Hush, Hush is one among a recent spate of novels on the subject. The author Anne Rice was made famous by her novel-turned-movie Interview with the Vampire, but has now turned her attention to angels. One could see this angelic fiction as a response to the success of the Twilight series, and the explosion of the paranormal teen romance genre. True, there are similarities between the two – both describe immortal beings that interact with humanity and vaguely resemble humans – but then again, angels and vampires are technically on opposite sides of the good/evil dividing line (and if it were a competition, I know which immortal being I would choose on hygiene reasons alone). However, these books (and films) deserve more than a trite comparison.
This fascination with angels is not just a trend, as demonstrated by the permanence of this ‘trend’. Philip Pullman’s His Dark Materials trilogy gave angels a pivotal role in the destruction and recreation of his fantasy world, and the film Wings of Desire won numerous prizes and a cult following. And who could forget the prominent vampire character named Angel in the TV series Buffy?

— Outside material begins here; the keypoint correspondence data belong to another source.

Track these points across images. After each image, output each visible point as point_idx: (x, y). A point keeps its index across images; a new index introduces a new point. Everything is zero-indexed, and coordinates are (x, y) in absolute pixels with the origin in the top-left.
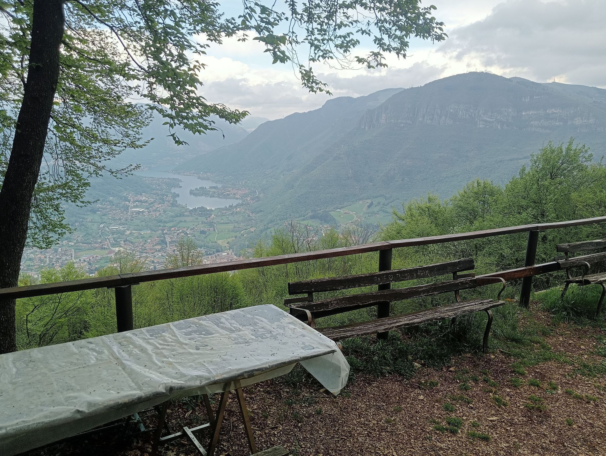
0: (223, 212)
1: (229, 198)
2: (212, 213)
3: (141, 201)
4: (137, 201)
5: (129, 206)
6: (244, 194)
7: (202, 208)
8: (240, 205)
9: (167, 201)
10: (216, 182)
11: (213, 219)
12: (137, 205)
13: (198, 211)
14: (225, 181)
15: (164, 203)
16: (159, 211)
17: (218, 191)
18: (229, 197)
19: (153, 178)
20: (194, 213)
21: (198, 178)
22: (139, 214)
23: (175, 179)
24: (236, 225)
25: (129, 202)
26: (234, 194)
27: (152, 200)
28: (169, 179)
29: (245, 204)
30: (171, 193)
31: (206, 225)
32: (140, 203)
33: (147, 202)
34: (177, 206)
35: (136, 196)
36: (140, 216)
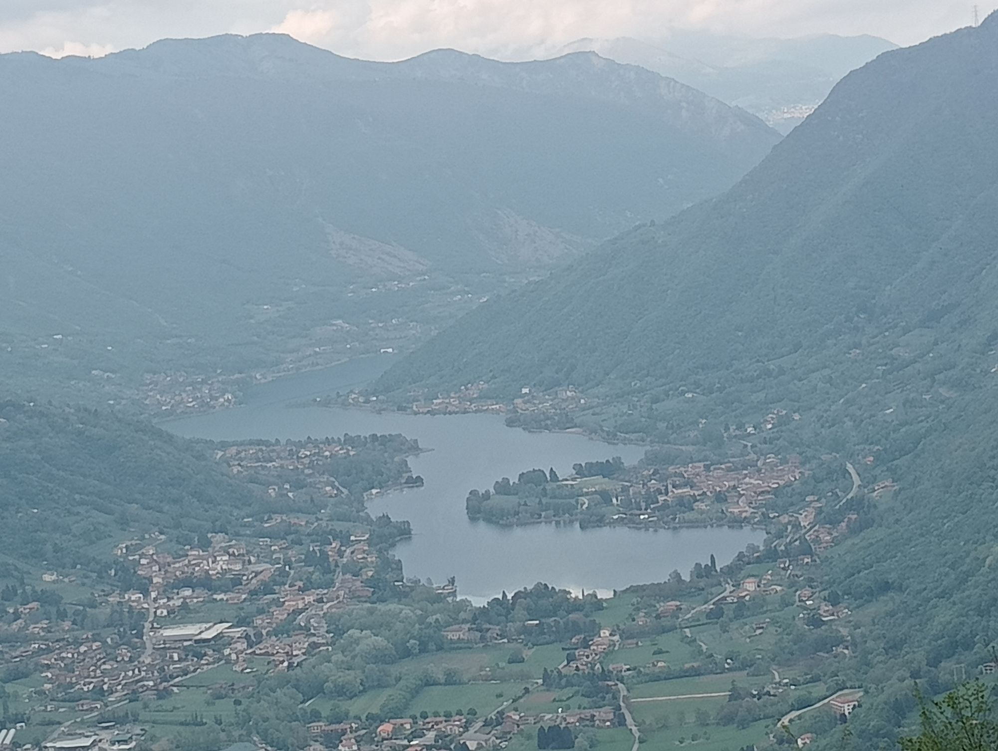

Irony or subtle character development? You decide.
But why do angels garner such reference? It may be that the fascination with angels is based on much deeper aspirations. Angels are indicative of virtuous qualities. They are perfect, sinless beings that reflect and protect goodness: in this, they represent the goodness that we might be capable of some day. God’s winged angels strike a terrifyingly beautiful pose, filled with power and wisdom, who exist as a link between God and humanity – as demonstrated by the image of the guardian angel.
However, angels in recent fiction are not always portrayed as perfect or even necessarily good individuals. Yet perhaps this is not a bad thing, as it creates inspiring characters that the audience can still relate to. In Hush, Hush, Patch is a fallen angel who is less than perfect. Falling from heaven makes him flawed and in the end enables his greater interaction with humanity. But despite his flaws, Patch is shown to be selfless, heroic, and truly good: with this angel you get an attempt at perfection on earth. Angels give us a hopeful world, as well as a glimpse at an afterlife, and we wish that to be true, even if our experience of it is limited to fiction.